Thurgood Marshall was the first African American Associate Justice of the United States Supreme Court. Marshall was also famous for his historic victory on the ‘Brown v. Board of Education of Topeka’ Case, which ended the racial segregation of public schools.
Thurgood Marshall, born ‘Thoroughgood Marshall’, was born on July 2, 1908 in Baltimore, Maryland. His grandfather and great-grandfather were both slaves. His father however, was a railroad porter, while his mother was a teacher.
Marshall graduated from Frederick Douglas High School in Baltimore in 1925, after which he was accepted by Lincoln University. Marshall, aside from studying law, was an active member of the Lincoln debating team. Marshall also took part in a debate that centered on the racial integration of the African-American professors of the University, a motion which he opposed. Marshall graduated from Lincoln in 1929 with a Bachelors of Arts in Humanities. He subsequently studied law at the Howard University School of Law, where he graduated at the top of his class in 1933.

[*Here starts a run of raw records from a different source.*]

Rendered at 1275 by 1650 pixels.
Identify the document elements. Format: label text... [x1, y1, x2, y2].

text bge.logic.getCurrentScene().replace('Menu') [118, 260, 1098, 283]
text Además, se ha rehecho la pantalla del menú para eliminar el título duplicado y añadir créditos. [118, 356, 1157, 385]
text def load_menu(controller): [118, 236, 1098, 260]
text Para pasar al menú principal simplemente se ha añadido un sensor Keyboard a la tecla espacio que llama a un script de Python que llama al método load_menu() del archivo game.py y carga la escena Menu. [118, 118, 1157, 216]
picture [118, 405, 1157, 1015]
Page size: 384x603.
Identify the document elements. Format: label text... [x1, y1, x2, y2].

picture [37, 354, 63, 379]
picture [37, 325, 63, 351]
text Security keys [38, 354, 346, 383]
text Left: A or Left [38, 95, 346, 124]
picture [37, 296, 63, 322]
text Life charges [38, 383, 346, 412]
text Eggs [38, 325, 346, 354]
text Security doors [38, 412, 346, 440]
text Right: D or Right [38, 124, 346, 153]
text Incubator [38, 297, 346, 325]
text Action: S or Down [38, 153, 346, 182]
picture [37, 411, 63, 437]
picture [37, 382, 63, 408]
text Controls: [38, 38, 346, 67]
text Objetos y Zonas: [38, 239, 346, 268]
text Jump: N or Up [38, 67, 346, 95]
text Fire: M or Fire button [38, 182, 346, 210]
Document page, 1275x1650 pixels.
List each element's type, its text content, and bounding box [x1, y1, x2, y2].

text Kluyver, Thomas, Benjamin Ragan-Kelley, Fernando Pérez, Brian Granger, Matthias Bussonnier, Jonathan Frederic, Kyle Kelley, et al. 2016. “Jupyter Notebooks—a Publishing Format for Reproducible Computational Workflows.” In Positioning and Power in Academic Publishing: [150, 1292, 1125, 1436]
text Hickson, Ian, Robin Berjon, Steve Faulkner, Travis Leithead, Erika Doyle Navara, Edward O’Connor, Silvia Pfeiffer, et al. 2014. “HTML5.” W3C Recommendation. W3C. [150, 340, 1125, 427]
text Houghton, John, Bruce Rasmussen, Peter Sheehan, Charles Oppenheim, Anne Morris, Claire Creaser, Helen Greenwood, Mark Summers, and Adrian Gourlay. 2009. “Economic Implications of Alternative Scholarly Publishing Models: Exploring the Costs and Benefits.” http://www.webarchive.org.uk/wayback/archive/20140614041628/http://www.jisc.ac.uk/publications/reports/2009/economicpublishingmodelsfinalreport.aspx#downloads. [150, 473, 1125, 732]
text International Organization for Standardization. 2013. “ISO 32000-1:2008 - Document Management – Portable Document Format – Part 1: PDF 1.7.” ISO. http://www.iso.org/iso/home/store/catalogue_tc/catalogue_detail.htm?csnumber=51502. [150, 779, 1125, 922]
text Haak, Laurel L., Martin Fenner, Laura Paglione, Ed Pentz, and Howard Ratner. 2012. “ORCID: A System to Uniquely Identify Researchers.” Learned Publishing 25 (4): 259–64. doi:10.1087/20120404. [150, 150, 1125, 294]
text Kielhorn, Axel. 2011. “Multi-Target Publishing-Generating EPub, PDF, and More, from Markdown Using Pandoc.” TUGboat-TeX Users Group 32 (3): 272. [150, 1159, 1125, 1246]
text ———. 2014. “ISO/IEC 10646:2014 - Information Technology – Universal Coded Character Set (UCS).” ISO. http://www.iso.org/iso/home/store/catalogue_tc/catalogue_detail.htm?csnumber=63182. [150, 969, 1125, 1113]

After graduation, Marshall joined the National Association for the Advancement of Colored People (NAACP) in 1936; an organization with which he would be affiliated for twenty five years. In 1934, Marshall represented the organization in the law school discrimination suit, ‘Murray v. Pearson’, against the University of Maryland, which Marshall won for Murray. Marshall’s victory was centered on the ‘separate but equal’ doctrine of the Fourteenth Amendment, which Marshall used to his advantage.
In 1940, Marshall won an extremely important United States Supreme Court Case that dealt with the authenticity of a confession under ‘due pressure’. The case, named ‘Florida v. Chambers’ was one of Marshall’s many successful victories before the Supreme Court. Marshall then founded the NAACP Legal Defense and Educational Fund, through which he argued many civil rights cases before the Supreme Court, the majority of which Marshall won. These included many cases which concerned desegregation and the ‘separate but equal’ doctrine of education. Soon, Marshall would argue one of the most historic cases in history before the Supreme Court; a case that would challenge the ‘separate but equal’ doctrine itself. The case, publicly known as ‘Brown v. Board of Education’, argued that public education could be separate but never truly ‘equal’. The case was won by Marshall, who was hailed as a Heroic Civil Rights Activist. All in all, out of the thirty two cases that Marshall argued before the Supreme Court, Marshall had lost only three.
Marshall was promptly appointed to the United States Court of Appeals for the Second Circuit by President John F. Kennedy in 1961, and in 1965, Marshall was appointed as the United States Solicitor General, a post with which he won fourteen out of nineteen cases for the government.
Upon the retirement of Justice Tom C. Clark from the Supreme Court, Thurgood Marshall was confirmed as an Associate Justice of the United States Supreme Court by the United States Senate, following a nomination by President Johnson. Marshall held that position for a period of twenty four years, and he quickly formulated a reputation of strongly supporting the constitutional protection of civil and individual rights.
Marshall retired from the Supreme Court in 1991, two years before his death. Thurgood Marshall died of heart failure on January 24, 1993.